Selected text:
How Time Judges Art

From Greek myths to Renaissance Florence, how rivalry shaped masterpieces

03/10/2025     Art History

The history of art is the history of the art that has come down to us. A total history of art can never exist. Indeed, we will never be able to know all the works of art produced by humankind since the beginning of time. What does this mean? That the history of art is the result of a selection. Almost as if artists were entering into a competition with history.

The idea of art as a form of competition already emerges in ancient Greece, in the famous contest between the painters Zeuxis and Parrhasius narrated by Pliny the Elder. Zeuxis painted a cluster of grapes so lifelike that birds flew down to peck at them. Convinced of his victory, he asked Parrhasius to remove the veil that seemed to cover his painting. Yet the veil itself was painted: Parrhasius had deceived the eye of an artist. At that moment Zeuxis admitted his defeat. This story reveals that art competes not only with reality but also with perception.

The theme of competition returns in the myth that, more than many others, has nourished the European figurative imagination: the Judgment of Paris. During the wedding of Peleus and Thetis, the goddess of discord Eris throws a golden apple “to the most beautiful”. Three goddesses claim it: Hera (power), Athena (intelligence and victory), Aphrodite (love). Zeus, so as not to displease any of them, entrusts the decision to the young Paris, a Trojan prince who at that time lives among the shepherds on Mount Ida. Each offers a gift; Paris chooses Aphrodite, who promises him the love of the beautiful Helen. From that will come the abduction of Helen and, subsequently, the famous Trojan War: an “aesthetic” choice that becomes history.

Work task 1: In the text on how time judges art, who does Paris choose in the Judgment of Paris?
Work task 2: Continue the text on how time judges art, picking up after its last sentence.

Dataset excerpts:

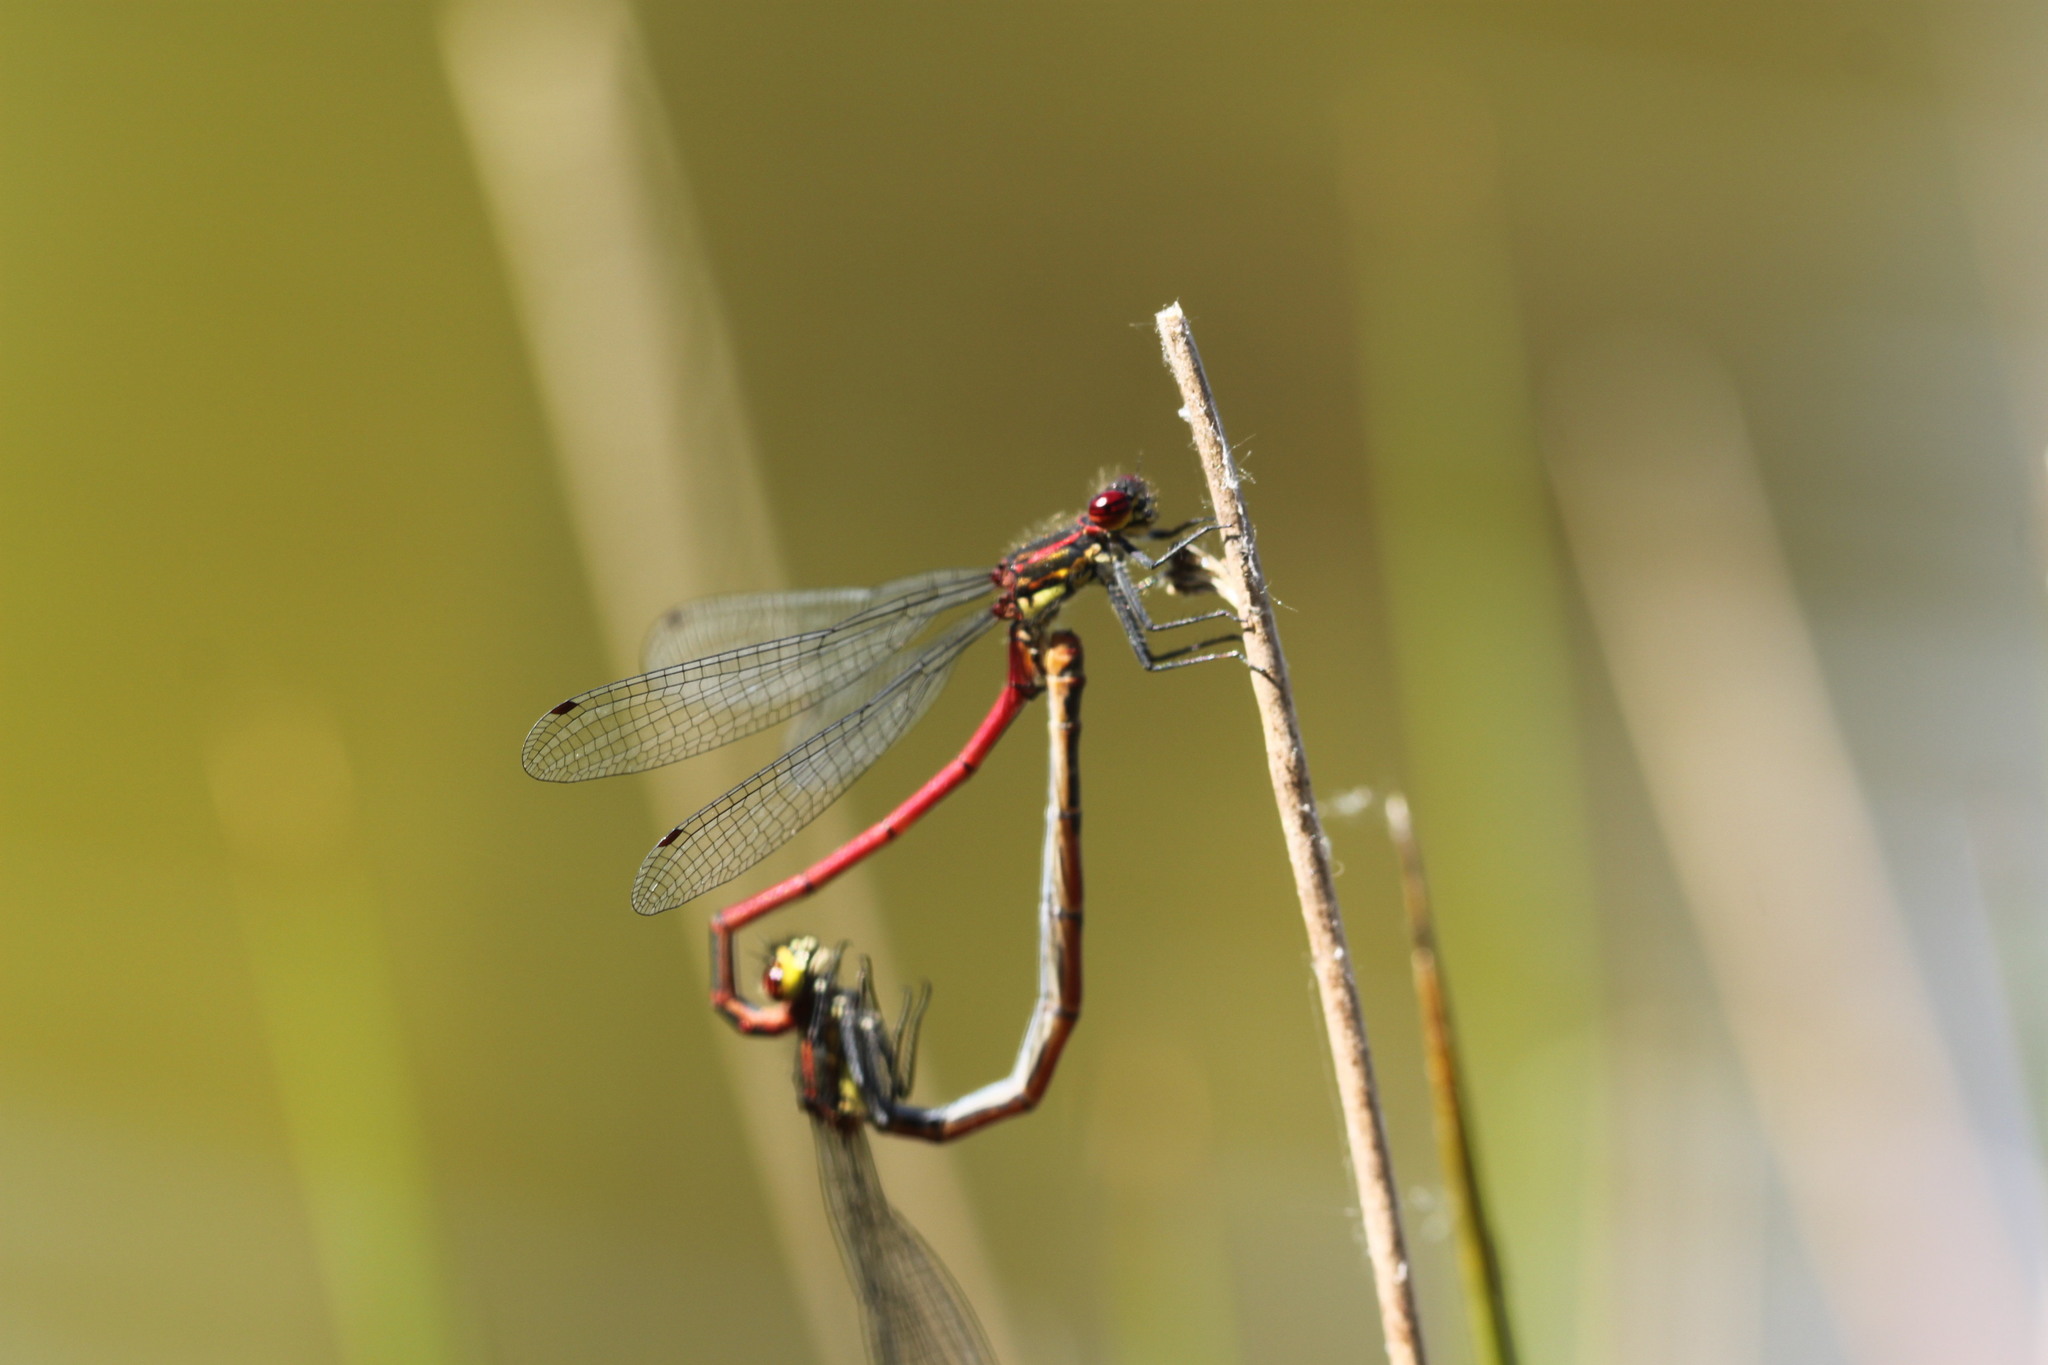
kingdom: Animalia
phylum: Arthropoda
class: Insecta
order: Odonata
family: Coenagrionidae
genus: Pyrrhosoma
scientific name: Pyrrhosoma nymphula
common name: Large red damsel
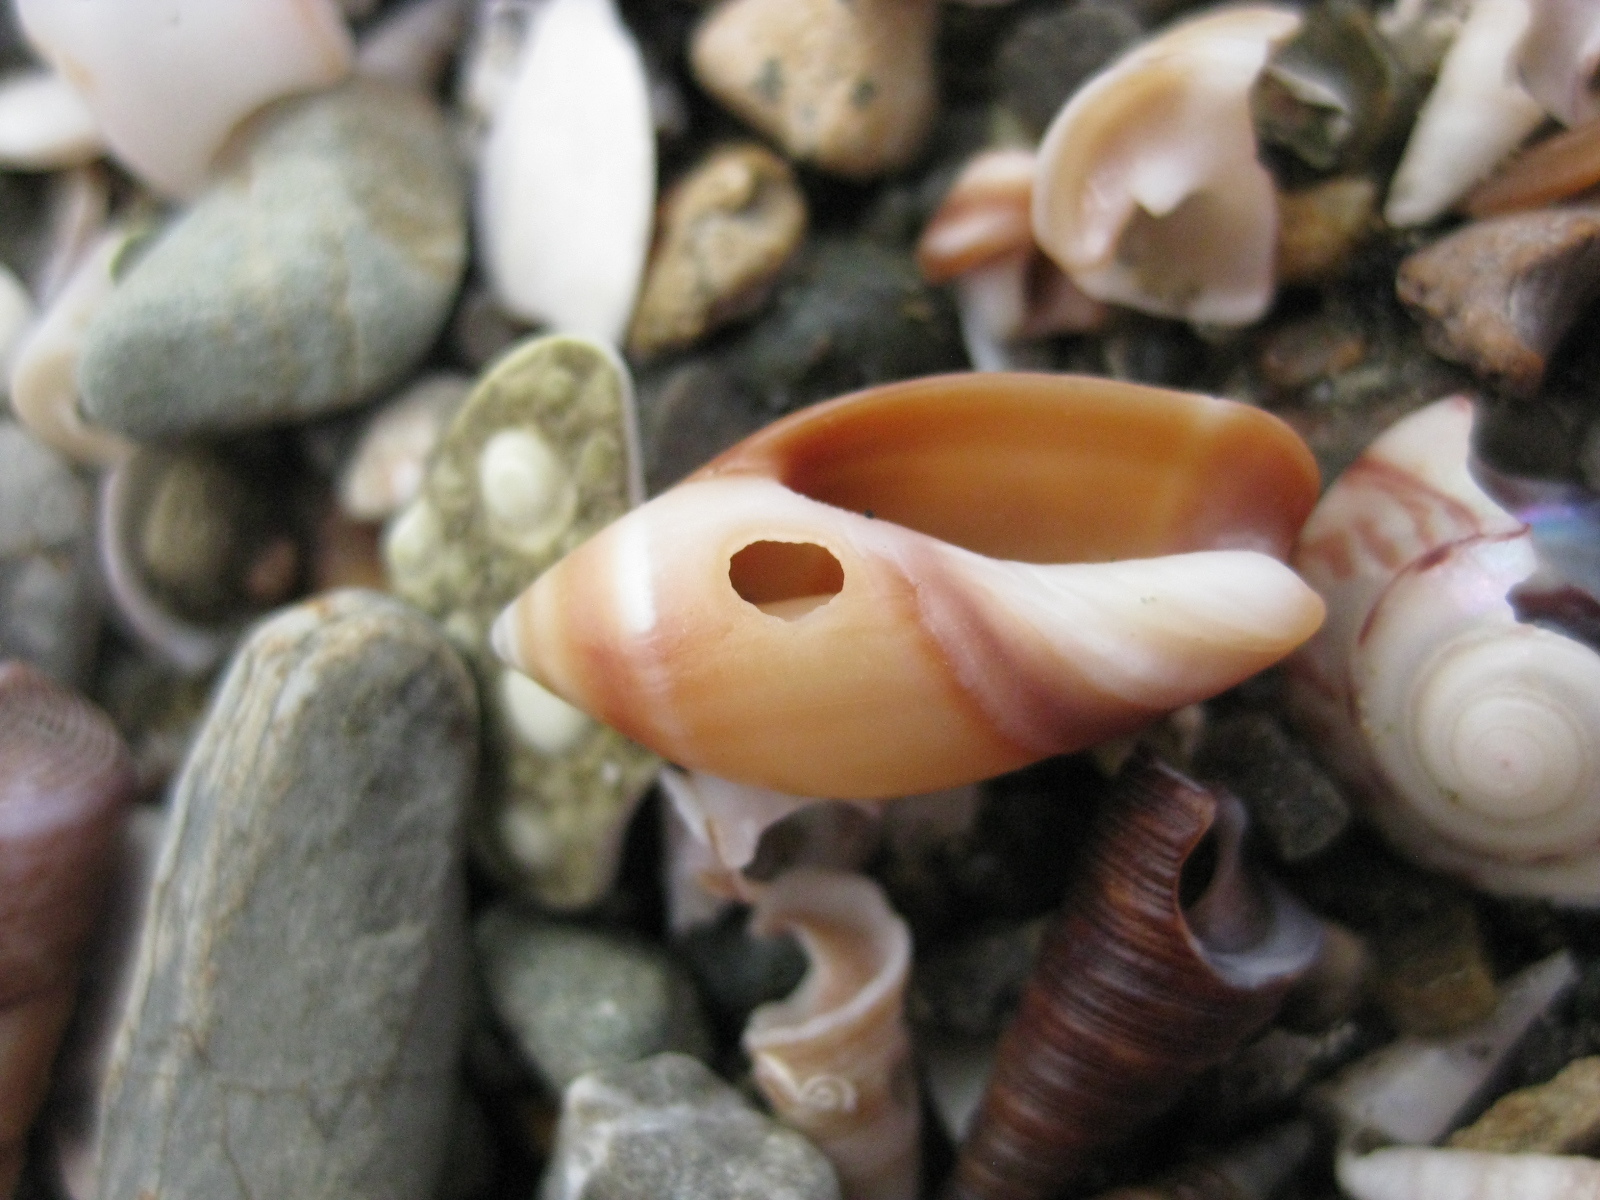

Exercise result 1: Aphrodite, who promises him the love of Helen.

Exercise result 2:
To see this scene in painting, a measured and narrative example is at the Fogg Art Museum (Harvard Art Museums): the Judgment of Paris by the so-called Master of the Argonaut Panels (ca. 1480, image above). In this work the figures are arranged in a symmetrical space: on the left we notice Zeus inviting the three goddesses to submit to the judgment of Paris, depicted on the right.

From fables and myths we move to the city, where competition becomes a public engine of art. In 1401 in Florence the Arte di Calimala (the guild of merchants of foreign cloth and finishers of wool, responsible for the care of the Baptistery) announces a competition to create new bronze doors for the Baptistery of San Giovanni. The set theme for the trial piece is the Sacrifice of Isaac: among the candidates, Lorenzo Ghiberti, then a very young goldsmith-sculptor, and Filippo Brunelleschi, who would later become the architect of the great dome of the Cathedral, stand out. The panels present two different ways of conceiving the story: more unified and gentler in Ghiberti; more dramatic and fragmented in Brunelleschi. Ghiberti won and began the north door; decades later he received, by invitation, the commission for a second cycle for the east door, which Michelangelo would say was worthy of being called the “Gates of Paradise.” Today the two competition panels can be seen side by side at the National Museum of the Bargello (Florence).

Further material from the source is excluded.